“Intervista” Ichino: «sui fannulloni non c’è controllo»

10/04/2007
    domenica 8 aprile 2007

    Pagina 24 – Economia & Finanza

    Intervista
    Pietro Ichino

      «Ma sui fannulloni
      non c’è controllo»

        STEFANO LEPRI

        ROMA
        Professor Ichino, ogni volta che si parla di dipendenti pubblici, i sindacalisti se la prendono con lei, perché ha posto il problema di come far lavorare di più i «nullafacenti». Il governo sostiene che con l’accordo di venerdì scorso partirà una misurazione della qualità dei servizi, per poter incentivare chi la migliora. Lei ci spera?

          «Questo era già scritto nel memorandum di intesa firmato il 18 gennaio. L’accordo di venerdì – risponde Pietro Ichino, docente di diritto del lavoro all’Università di Milano – riguarda solo il costo complessivo del rinnovo contrattuale. Resta da stabilire come verranno distribuiti questi soldi: da lì si valuterà la qualità di ciò che è stato firmato».

          Torniamo al memorandum di gennaio, allora.

            «Prevede la valutazione dell’efficienza e della produttività delle strutture; ma non dice su quali gambe camminerà, con quali modalità concrete».

            Il ministro Nicolais proporrà un organo di valutazione esterno, indipendente, «presso un soggetto terzo, ad esempio il Cnel», per misurare la qualità dei servizi resi dagli uffici.

              «Nicolais vuole emendare in senso gradito ai sindacati il progetto di legge, a cui ho collaborato, in discussione sia al Senato sia alla Camera, dove si prevede un’Autorità per la valutazione del personale e delle strutture pubbliche».

              Due testi quasi uguali: quello del Senato, presentato da Antonio Polito, è co-firmato dai capigruppo dell’Ulivo Anna Finocchiaro e Luigi Zanda.

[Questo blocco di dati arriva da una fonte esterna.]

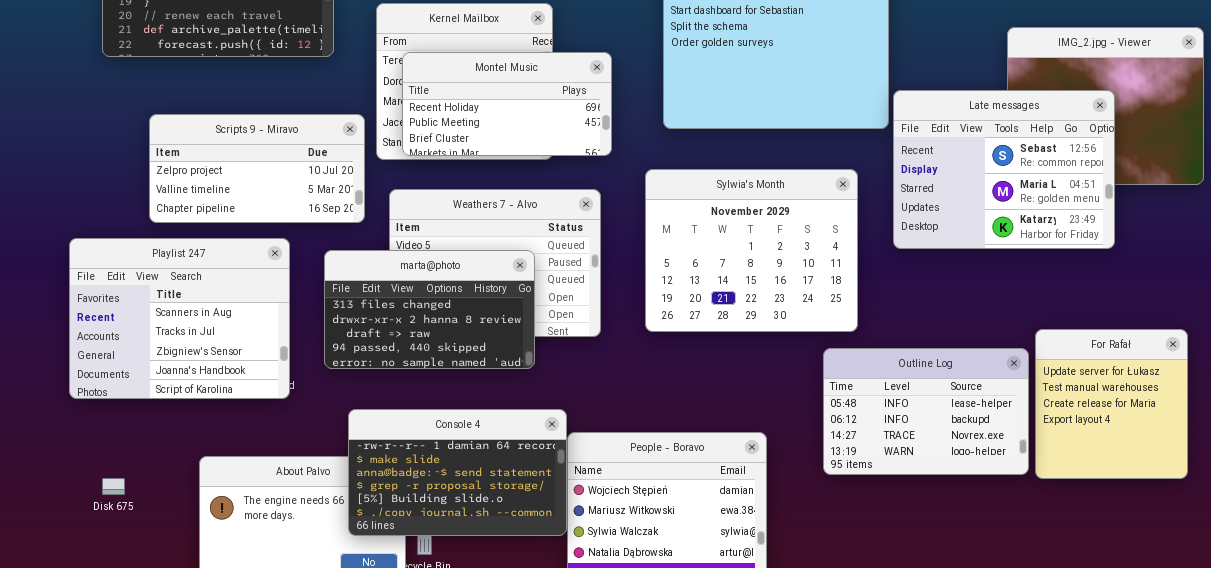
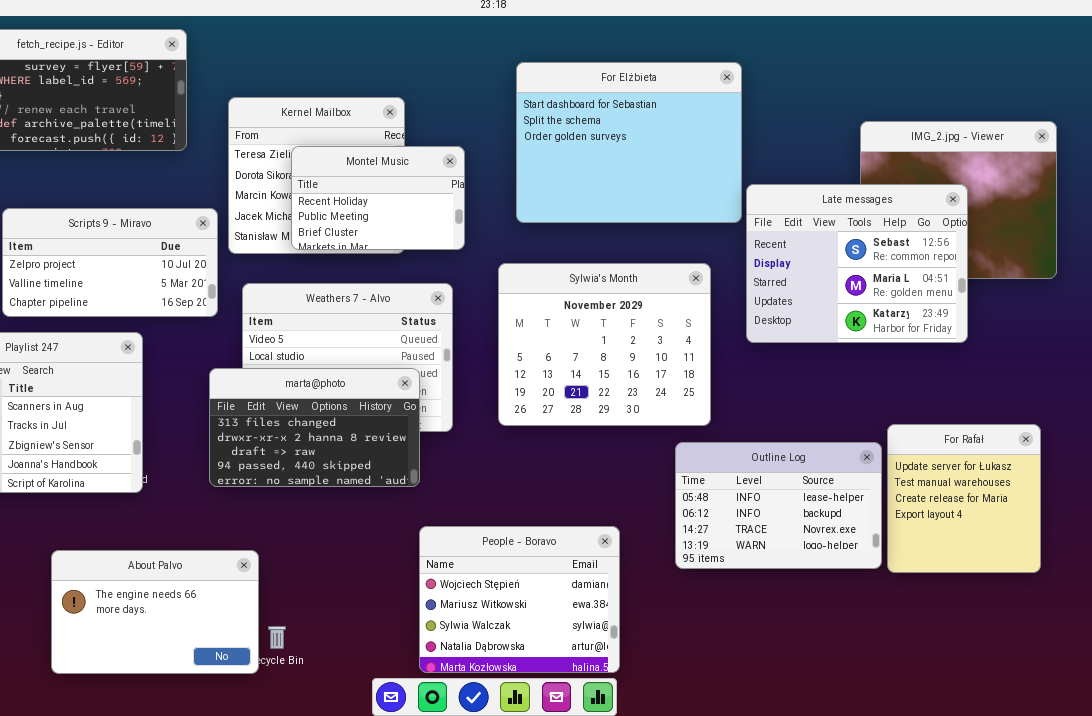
Montel Music: [402,52,612,156] -> [291,146,465,250], resized
marta@photo: [324,250,535,369] -> [209,368,420,487], moved
Console 4: [348,409,567,536] -> none, closed

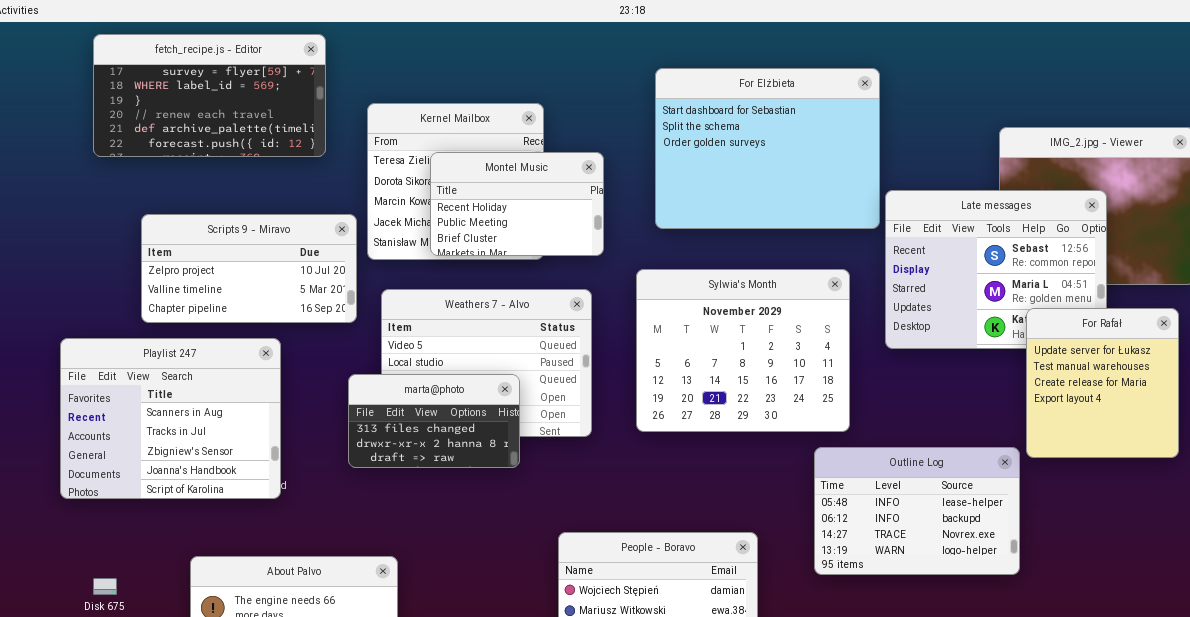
marta@photo: [209,368,420,487] -> [348,374,520,468], resized
For Rafał: [887,424,1041,573] -> [1026,308,1179,458], moved

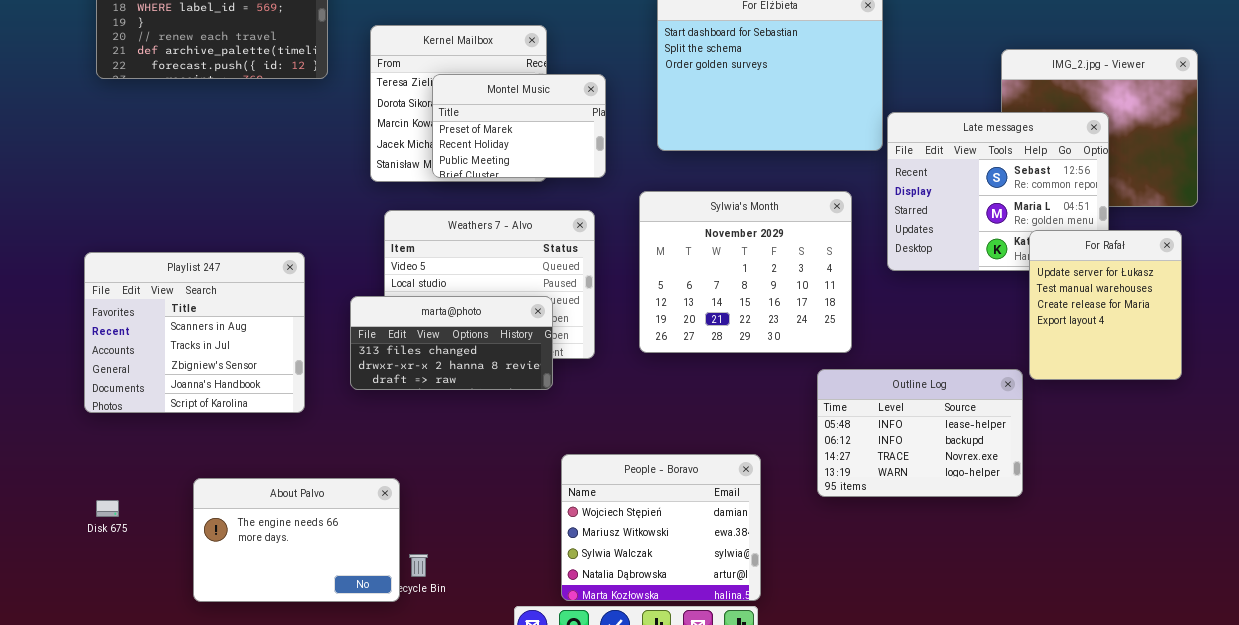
Montel Music: [430,152,604,256] -> [432,74,606,178], scrolled up 1 row
Scripts 9 - Miravo: [141,214,357,323] -> none, closed
Playlist 247: [60,338,281,499] -> [84,252,305,413], moved
marta@photo: [348,374,520,468] -> [350,296,553,390], resized

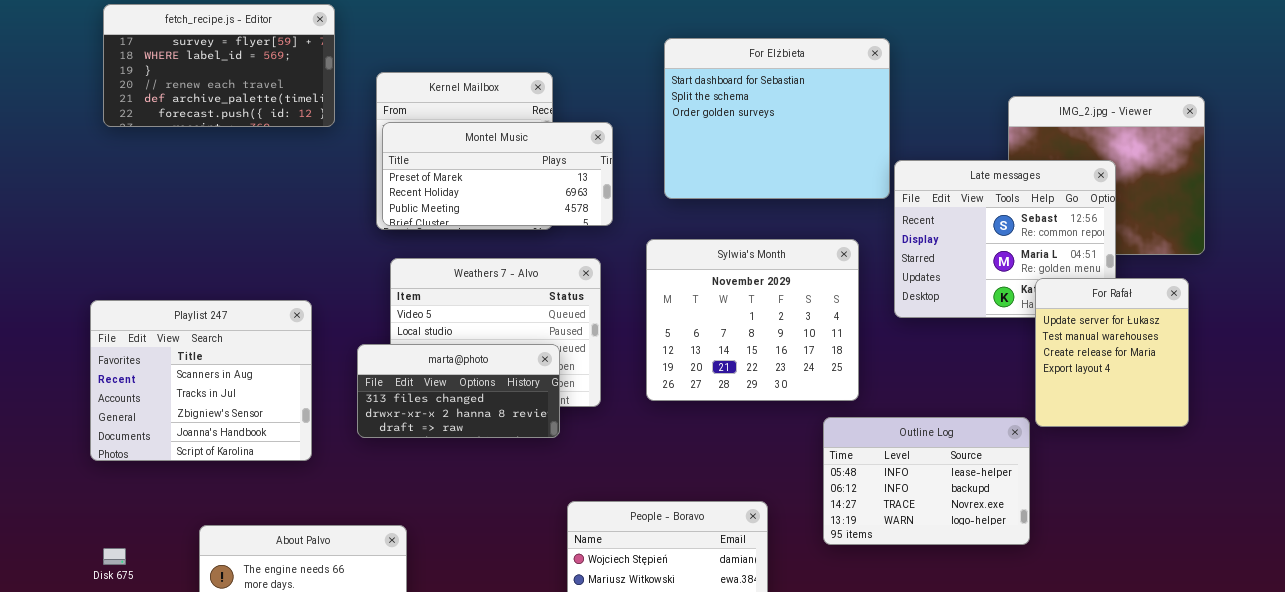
Montel Music: [432,74,606,178] -> [382,122,613,226], resized

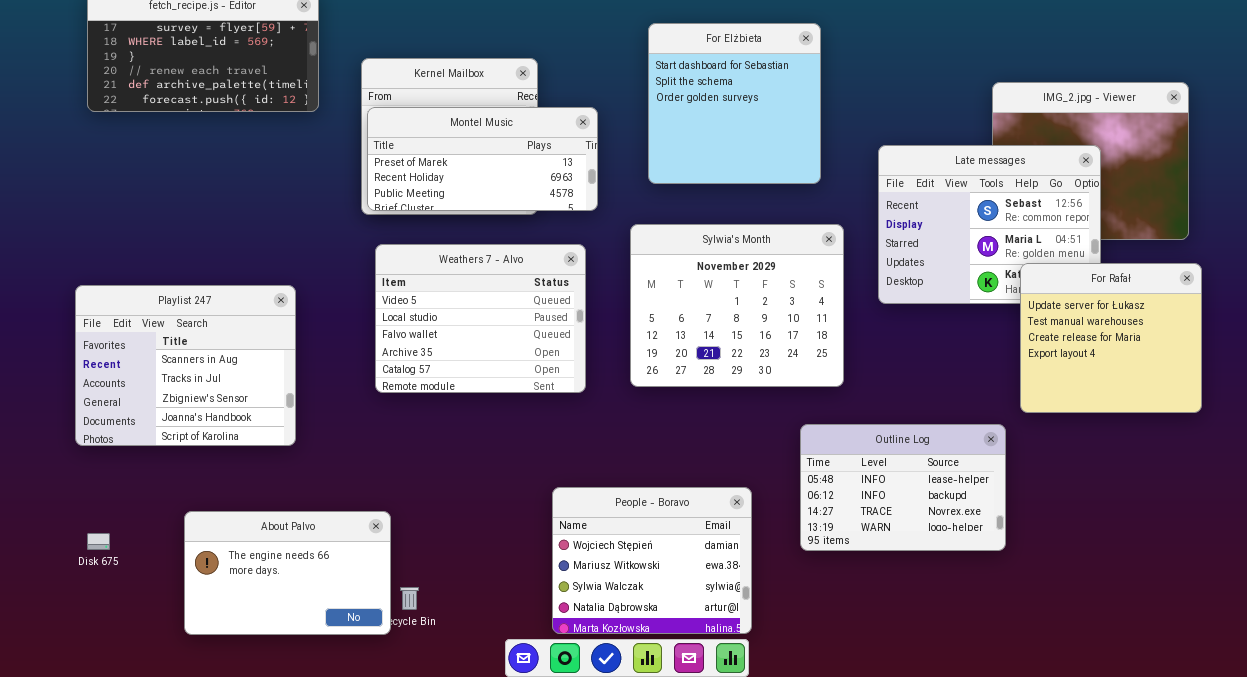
For Elżbieta: [664,38,890,199] -> [648,23,821,184], resized
For Rafał: [1035,278,1189,427] -> [1020,263,1202,413], resized
marta@photo: [357,344,560,438] -> none, closed
Outline Log: [823,417,1030,545] -> [800,424,1006,551], moved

                «Penso che meglio del Cnel funzionerebbe un’istituzione indipendente, fortemente motivata a svolgere il suo compito. Il suo primo compito consisterebbe nell’individuare le strutture delle quali sia chiara l’improduttività, l’inutilità, il sovradimensionamento degli organici. Ci sono molti casi evidentissimi, e per scoprirli non occorrerebbero strumenti sofisticati. Ai dipendenti di queste strutture dovrebbe essere vietato concedere aumenti retributivi fino a che il nodo organizzativo non sia stato risolto. In questo modo si otterrebbe anche di incentivare quei dipendenti ad accettare i trasferimenti, oppure gli altri mutamenti organizzativi necessari».

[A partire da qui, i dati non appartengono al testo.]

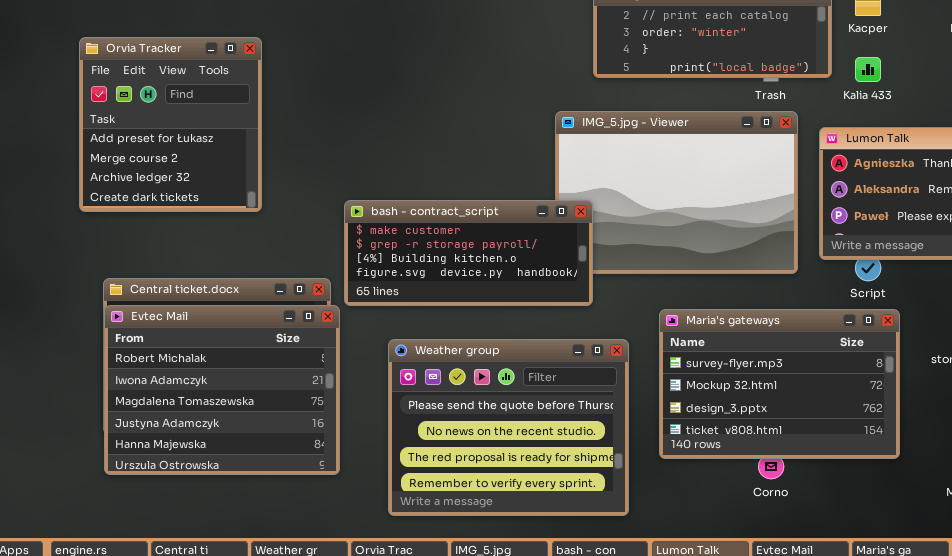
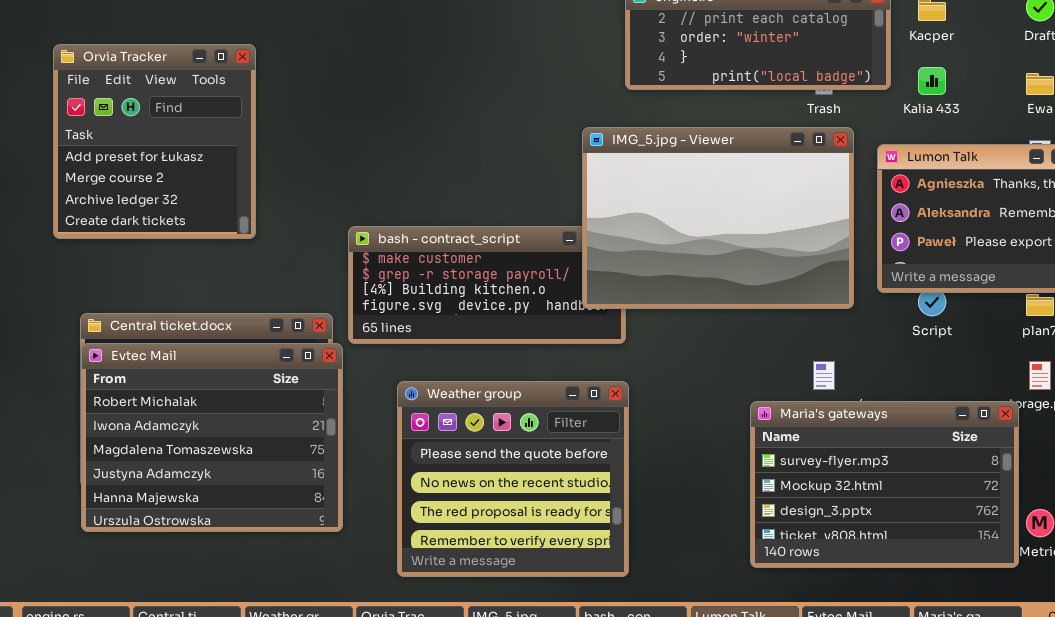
IMG_5.jpg - Viewer: [555,111,798,274] -> [582,127,854,309], raised
Maria's gateways: [659,309,900,459] -> [750,401,1019,568], moved
Weather group: [388,339,629,516] -> [397,381,629,577], resized

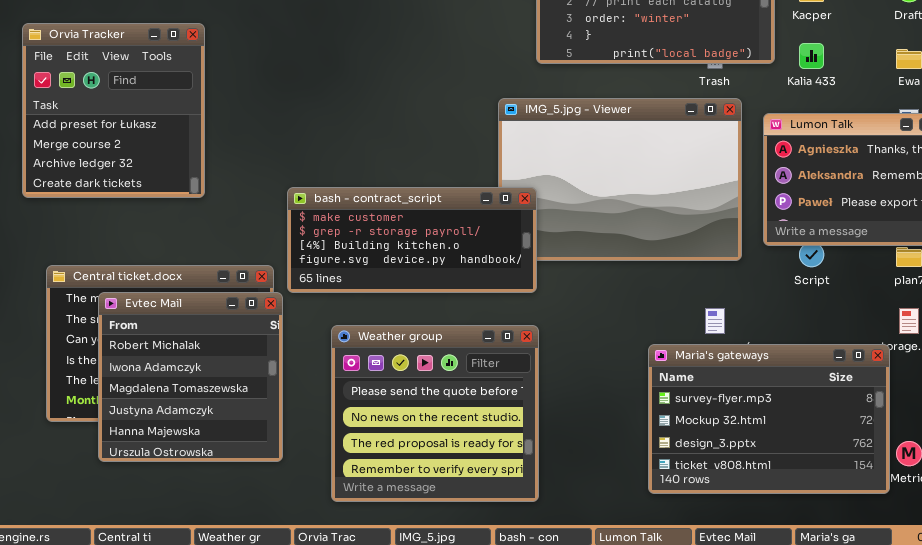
bash - contract_script: [348,226,626,344] -> [287,187,537,293], raised
Evtec Mail: [81,343,343,532] -> [98,292,283,462], resized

                La proposta che lei appoggia vorrebbe legare il 30% degli stipendi ai risultati. Pare difficile che si arrivi a questo. Secondo il vicepresidente della Confindustria Alberto Bombassei si rischia che vincano i fannulloni. Invece il leader della Cisl Raffaele Bonanni ha detto a «La Stampa» che non sopporta di sentir parlare di «nullafacenti».

                  «Se i sindacati del settore pubblico vogliono davvero combattere quella generalizzazione ingiusta, che penalizza tutti gli impiegati pubblici, devono accettare misure incisive per la valutazione. Per ora l’hanno accettata solo come principio generale: occorre tradurre il principio in fatti concreti».

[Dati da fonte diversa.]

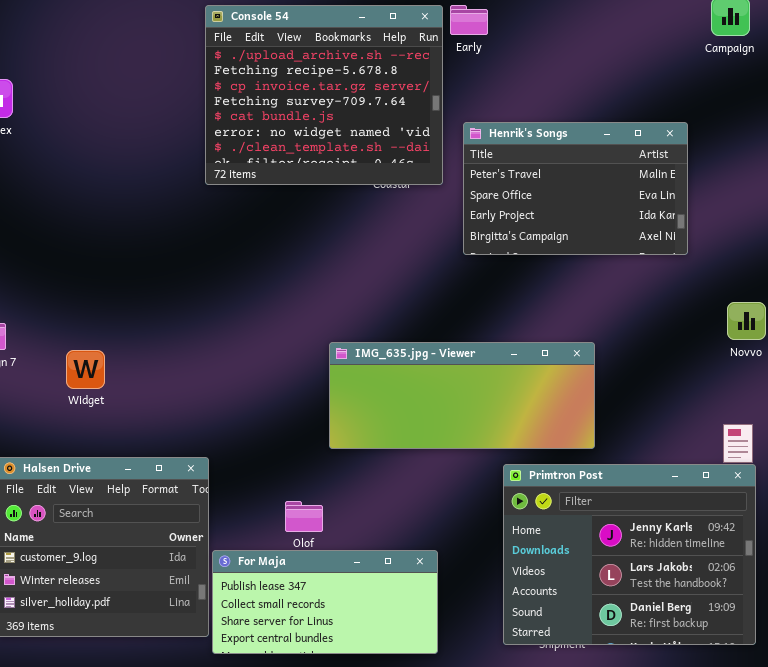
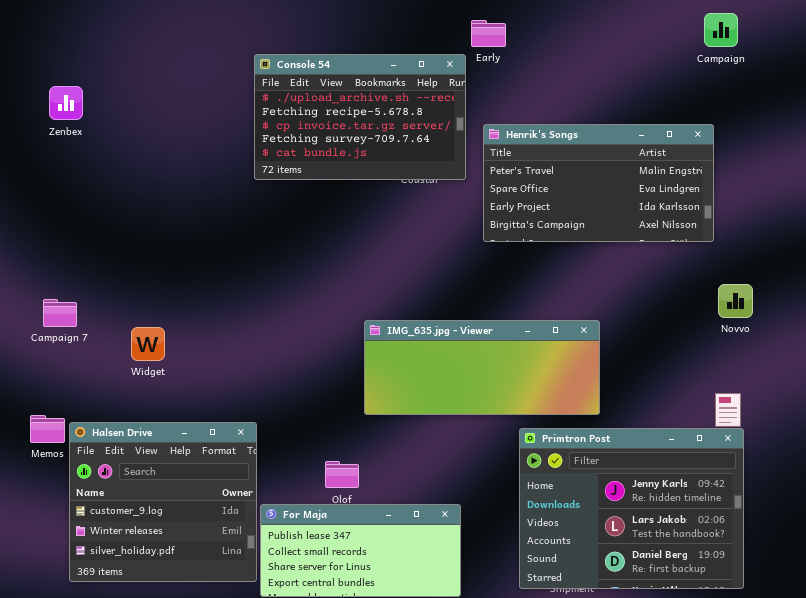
Console 54: [205,5,443,185] -> [254,54,466,180], resized
Henrik's Songs: [463,122,688,255] -> [483,124,714,242], resized

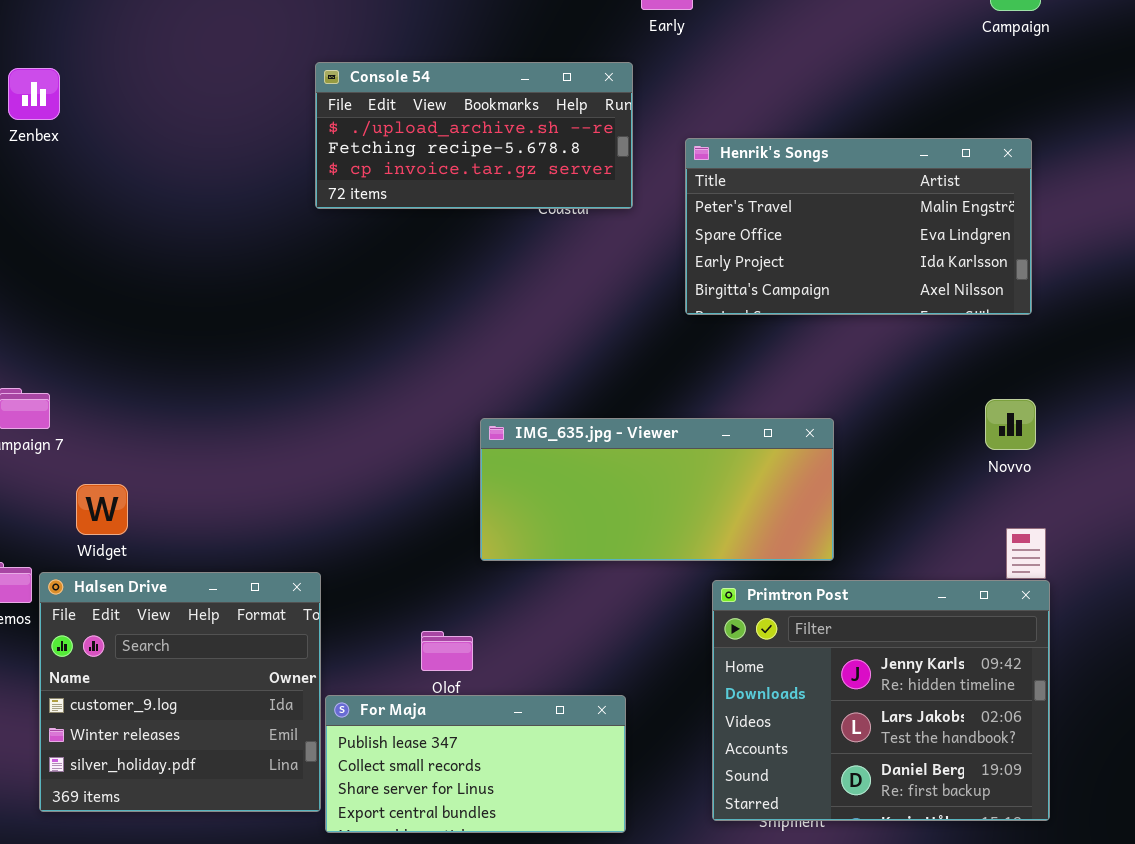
Console 54: [254,54,466,180] -> [315,62,633,209], resized
Henrik's Songs: [483,124,714,242] -> [685,138,1032,315], moved
Novvo: [718,284,753,318] -> [985,399,1036,450], moved
Widget: [131,327,165,361] -> [76,484,128,535], moved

                  Bonanni ribatte che non si può dare la colpa agli impiegati, perché si tratta di difetti di organizzazione e di dirigenza.

                    «Per dirla tutta, è vero che il nodo centrale è costituito dai dirigenti pubblici che non svolgono la funzione loro propria, ma è anche vero che si è fatto di tutto per impedirgli di svolgerla. I dirigenti non possono premiare i migliori, né possono sanzionare chi non fa il suo dovere; in cambio, sono stati esentati anche loro da ogni responsabilità, perché nessuno gli chiede conto dell’efficienza delle strutture a cui sono preposti. C’è un circolo vizioso di irresponsabilità, dall’alto al basso, che occorre rompere».